In die Freude über das sofort rechtskräftige Urteil, gegen das die Staatsanwaltschaft keine weiteren Rechtsmittel einlegen kann, mischten sich bei Alvar Freude und seinem Anwalt Thomas Stadler leichte Besorgnis. Das Gericht war dem Anwalt in der Argumentation nicht gefolgt, dass man grundsätzlich zwischen referenzierenden Links und solchen unterscheiden muss, bei denen sich der Verlinkende die verlinkten Inhalte klar zu Eigen macht.

Auch bei der Frage, ob ein Verlinken grundsätzlich eine Zugänglichmachung und Verbreitung bedeutet, hat die Kammer überraschend klar geurteilt. "Der Linksetzer ist auch für die Inhalte der von seiner Dokumentation aus aufrufbaren Seiten strafrechtlich zunächst verantworltich", erklärte Eckert, "er ist ein Täter." Als Einzelperson könne er sich, anders als etwa Google, nicht auf eine abgestufte Verantwortlichkeit berufen, wie sie im Teledienstegesetz (TDG) für Internet- und Host-Provider geregelt sei. "Wir dürfen bei der Frage der Verantwortlichkeit auf die schriftliche Urteilsbegründung gespannt sein", meinte Stadler.
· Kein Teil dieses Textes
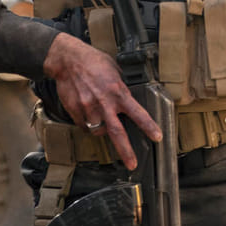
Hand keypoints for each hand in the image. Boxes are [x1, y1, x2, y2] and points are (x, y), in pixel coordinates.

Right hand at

Gespannt auf diese ist auch Werner Doster, der Vertreter der Stuttgarter Generalstaatsanwaltschaft. Er sagte nach der Urteilsverkündung, es sei in der Tat nicht ganz auszuschließen, dass das Urteil auch auf den Stuttgarter "Hakenkreuzprozess" ausstrahlt. Im Fall des derzeit am OLG anhängigen Verfahrens gegen eine Firma aus Winnenden, die so genannte Antifa-Symbole, zum Beispiel durchgestrichene Hakenkreuze, vertreibt, gehe es allerdings um eine kommerzielle Tätigkeit. "Nach dem Urteil heute muss man sich vermutlich jedes der verschiedenen Symbole einzeln anschauen", meinte Doster. Fehlgeschlagen war im Fall Freude zuletzt noch der Versuch, eine Strafbarkeit nach Jugendschutzrecht zu konstruieren. Weder das zur "Tatzeit" geltende Gesetz noch der neue Jugendmedienschutzstaatsvertrag rechtfertigten eine Verurteilung, betonte Eckert, da jeweils eine schwere Jugendgefährdung vorausgesetzt würde. Angeschlossen hat sich das OLG schließlich auch der Landgerichtsentscheidung zu rotten.com, diese Seite erfülle nicht den Tatsbestand der Gewaltverherrlichung.